By Lucy Westcott - 3/24/15
A bipartisan task force to combat rising global anti-Semitism was set up by the House of Representatives on Tuesday in response to a number of attacks targeting Europe’s Jewish community this year.
The House Foreign Affairs Committee heard testimony from European Jewish leaders on Tuesday about the spike in attacks on Jews in Europe, including the January attacks on a kosher supermarket and the offices of satirical magazine Charlie Hebdo in Paris; the deadly shooting at a Copenhagen synagogue last month; the 2012 attack on a Jewish school in Toulouse, France; and the 2014 killings at the Jewish Museum in Brussels.
The Bipartisan Taskforce for Combating Anti-Semitism, co-chaired by four Republicans and four Democrats, was created to help Congress fight global anti-Semitism around the world and to promote tolerance and remembrance of the Holocaust. The task force will educate congressional members on the “distinct form of intolerance” that is anti-Semitism and will work with foreign leaders, civil society groups and the executive branch to share ways to reduce acts of hate and anti-Semitism worldwide.
“We look forward to working with our colleagues in Congress to find innovative solutions that match the 21st century face of this age-old bigotry,” U.S. Representatives Chris Smith, Nita Lowey, Eliot Engel, Ileana Ros-Lehtinen, Kay Granger, Steve Israel, Peter Roskam and Ted Deutch said in a joint statement.

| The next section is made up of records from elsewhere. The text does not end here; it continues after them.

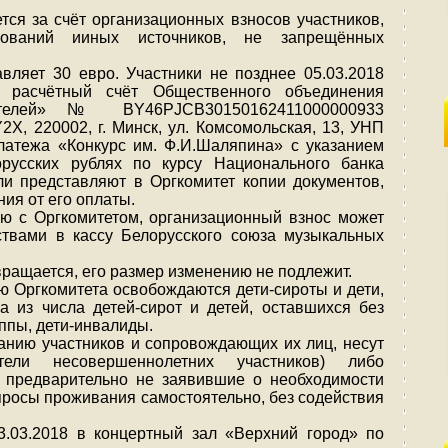
тся за счёт организационных взносов участников,
вований ииных источников, не запрещённых
авляет 30 евро. Участники не позднее 05.03.2018
а расчётный счёт Общественного объединения
ятелей» № BY46PJCB30150162411000000933
, 220002, г. Минск, ул. Комсомольская, 13, УНП
латежа «Конкурс им. Ф.И.Шаляпина» с указанием
русских рублях по курсу Национального банка
и представляют в Оргкомитет копии документов,
ия от его оплаты.
ию с Оргкомитетом, организационный взнос может
твами в кассу Белорусского союза музыкальных
ращается, его размер изменению не подлежит.
ю Оргкомитета освобождаются дети-сироты и дети,
а из числа детей-сирот и детей, оставшихся без
руппы, дети-инвалиды.
танию участников и сопровождающих их лиц, несут
тели несовершеннолетних участников) либо
, предварительно не заявившие о необходимости
просы проживания самостоятельно, без содействия
23.03.2018 в концертный зал «Верхний город» по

Testifying in front of Congress on Tuesday, Ronald Lauder, president of the World Jewish Congress, noted a “strange confluence of hatred” across Europe that includes radical Muslims, far-right and neo-Nazi political groups like Jobbik in Hungary and Golden Dawn in Greece, and an elite, educated class of people “with a pathological hatred of Israel,” all of which, along with years of economic downturn, has caused a rise in anti-Semitism in Europe.
“For the first few decades following World War II, we mistakenly believed that anti-Semitism—the age-old hatred of Jews—had finally disappeared from Europe and everywhere else,” said Lauder. “I now tell you with the greatest sadness that, 70 years later, the age-old virus of anti-Semitism has returned in all its evil and ugliness. Anti-Semitism has returned to streets of Paris and Toulouse, to the streets of Brussels and Copenhagen. It has even returned to Berlin.”
France, which with 500,000 Jews has the world’s third largest Jewish population, behind Israel and the U.S., has seen a particularly sharp rise in anti-Semitic attacks over the past year and has increased security at Jewish schools following the Charlie Hebdo attack. A February report for Le Parisien newspaper and the French TV program CQFD found 68 percent of French people believe anti-Semitism is on the rise. Seventy-seven percent believed Islamophobia is increasing.
Jews in France experienced twice as many anti-Semitic attacks in 2014 compared with 2013, according to a report released in January by the country’s Jewish Community Security Service.
Jews in Denmark also faced threats and attacks last year. According to Dan Rosenberg Asmussen, president of the Danish Jewish Community, who testified before Congress on Tuesday, fewer Danish Jews are wearing yarmulkes, and “they wouldn’t dare” for fear of being physically attacked in certain areas of Copenhagen, he said.
On February 15, Dan Uzan, a volunteer security guard, was shot dead outside the main Copenhagen synagogue, hours after a shooting at a debate on freedom of speech and Islam at a cultural center in the city.
“The terror attack against the Jewish community in Denmark did not occur in a vacuum. It did not happen in Copenhagen just by chance. It was the culmination of years of growing anti-Semitism,” said Asmussen. “It happened in a country where it has become widely acceptable to criticize and question both Israel and Jews with a carelessness that we did not expect or imagine just a few years ago."
Representative Curt Clawson, R-Florida, who noted his own Danish ancestry, asked what the world could do next, especially if the solution to global anti-Semitism cannot be found within the Muslim community.
“What we see in Denmark is the same all over. The Muslim community tends to be very fractured,” said Asmussen. He cited the “ring of peace” that saw Muslims form a human shield around a Copenhagen synagogue earlier this month, which mirrored a similar initiative around an Oslo synagogue in February. But not many Muslims take part in such displays of solidarity, said Asmussen.
Lauder, Asmussen and Roger Cukierman, president of the Council of Jewish Institutions of France, who also testified, all agreed that not every country takes the anti-Semitism threat seriously, and that the U.S. needs to do more to step up the pressure and fight it.
Both Lauder and Cukierman said the Internet can be a tool and a platform to disseminate hatred and ill-feeling toward Jews. “On the Internet, ways were found to ban child pornography. Likewise, anti-Semitism must be banned,” said Cukierman. “The providers of Internet must understand that they bear a responsibility when murders are committed by youngsters who became jihadists through the Internet.”